## Exercise prompt
Please copy the entries below word for word.

## Given records

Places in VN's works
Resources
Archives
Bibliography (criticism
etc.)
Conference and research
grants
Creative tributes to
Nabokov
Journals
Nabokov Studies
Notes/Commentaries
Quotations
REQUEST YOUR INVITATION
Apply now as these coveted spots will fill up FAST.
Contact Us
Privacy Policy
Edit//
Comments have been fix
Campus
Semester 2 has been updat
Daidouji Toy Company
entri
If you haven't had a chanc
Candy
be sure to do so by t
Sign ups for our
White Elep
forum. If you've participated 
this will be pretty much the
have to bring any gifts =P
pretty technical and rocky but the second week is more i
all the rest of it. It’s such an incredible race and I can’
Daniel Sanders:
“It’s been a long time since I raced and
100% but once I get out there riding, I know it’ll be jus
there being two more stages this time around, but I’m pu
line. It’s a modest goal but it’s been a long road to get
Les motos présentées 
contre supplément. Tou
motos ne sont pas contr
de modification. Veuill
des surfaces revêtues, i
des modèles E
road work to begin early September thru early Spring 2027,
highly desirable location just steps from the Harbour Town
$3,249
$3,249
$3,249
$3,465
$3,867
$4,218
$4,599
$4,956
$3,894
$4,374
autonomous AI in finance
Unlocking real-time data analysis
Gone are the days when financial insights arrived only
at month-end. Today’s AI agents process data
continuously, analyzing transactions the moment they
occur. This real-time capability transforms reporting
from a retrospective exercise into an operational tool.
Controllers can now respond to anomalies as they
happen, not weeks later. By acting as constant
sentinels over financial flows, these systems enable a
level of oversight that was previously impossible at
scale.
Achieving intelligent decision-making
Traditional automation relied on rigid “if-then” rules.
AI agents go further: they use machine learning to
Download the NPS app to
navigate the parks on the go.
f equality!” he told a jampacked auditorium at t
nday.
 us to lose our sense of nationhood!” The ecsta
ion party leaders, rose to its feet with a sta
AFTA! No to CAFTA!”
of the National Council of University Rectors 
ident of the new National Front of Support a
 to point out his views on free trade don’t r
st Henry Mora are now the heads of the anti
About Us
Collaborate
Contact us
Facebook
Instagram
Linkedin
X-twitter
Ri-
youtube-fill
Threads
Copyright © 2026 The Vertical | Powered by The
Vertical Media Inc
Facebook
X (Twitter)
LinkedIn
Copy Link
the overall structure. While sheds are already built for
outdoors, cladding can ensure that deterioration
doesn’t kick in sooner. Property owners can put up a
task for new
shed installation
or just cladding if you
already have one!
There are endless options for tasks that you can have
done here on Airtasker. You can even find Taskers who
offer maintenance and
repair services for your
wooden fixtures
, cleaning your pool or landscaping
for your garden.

## Solution
Places in VN's works
Resources
Archives
Bibliography (criticism
etc.)
Conference and research
grants
Creative tributes to
Nabokov
Journals
Nabokov Studies
Notes/Commentaries
Quotations
REQUEST YOUR INVITATION
Apply now as these coveted spots will fill up FAST.
Contact Us
Privacy Policy
Edit//
Comments have been fix
Campus
Semester 2 has been updat
Daidouji Toy Company
entri
If you haven't had a chanc
Candy
be sure to do so by t
Sign ups for our
White Elep
forum. If you've participated 
this will be pretty much the
have to bring any gifts =P
pretty technical and rocky but the second week is more i
all the rest of it. It’s such an incredible race and I can’
Daniel Sanders:
“It’s been a long time since I raced and
100% but once I get out there riding, I know it’ll be jus
there being two more stages this time around, but I’m pu
line. It’s a modest goal but it’s been a long road to get
Les motos présentées 
contre supplément. Tou
motos ne sont pas contr
de modification. Veuill
des surfaces revêtues, i
des modèles E
road work to begin early September thru early Spring 2027,
highly desirable location just steps from the Harbour Town
$3,249
$3,249
$3,249
$3,465
$3,867
$4,218
$4,599
$4,956
$3,894
$4,374
autonomous AI in finance
Unlocking real-time data analysis
Gone are the days when financial insights arrived only
at month-end. Today’s AI agents process data
continuously, analyzing transactions the moment they
occur. This real-time capability transforms reporting
from a retrospective exercise into an operational tool.
Controllers can now respond to anomalies as they
happen, not weeks later. By acting as constant
sentinels over financial flows, these systems enable a
level of oversight that was previously impossible at
scale.
Achieving intelligent decision-making
Traditional automation relied on rigid “if-then” rules.
AI agents go further: they use machine learning to
Download the NPS app to
navigate the parks on the go.
f equality!” he told a jampacked auditorium at t
nday.
 us to lose our sense of nationhood!” The ecsta
ion party leaders, rose to its feet with a sta
AFTA! No to CAFTA!”
of the National Council of University Rectors 
ident of the new National Front of Support a
 to point out his views on free trade don’t r
st Henry Mora are now the heads of the anti
About Us
Collaborate
Contact us
Facebook
Instagram
Linkedin
X-twitter
Ri-
youtube-fill
Threads
Copyright © 2026 The Vertical | Powered by The
Vertical Media Inc
Facebook
X (Twitter)
LinkedIn
Copy Link
the overall structure. While sheds are already built for
outdoors, cladding can ensure that deterioration
doesn’t kick in sooner. Property owners can put up a
task for new
shed installation
or just cladding if you
already have one!
There are endless options for tasks that you can have
done here on Airtasker. You can even find Taskers who
offer maintenance and
repair services for your
wooden fixtures
, cleaning your pool or landscaping
for your garden.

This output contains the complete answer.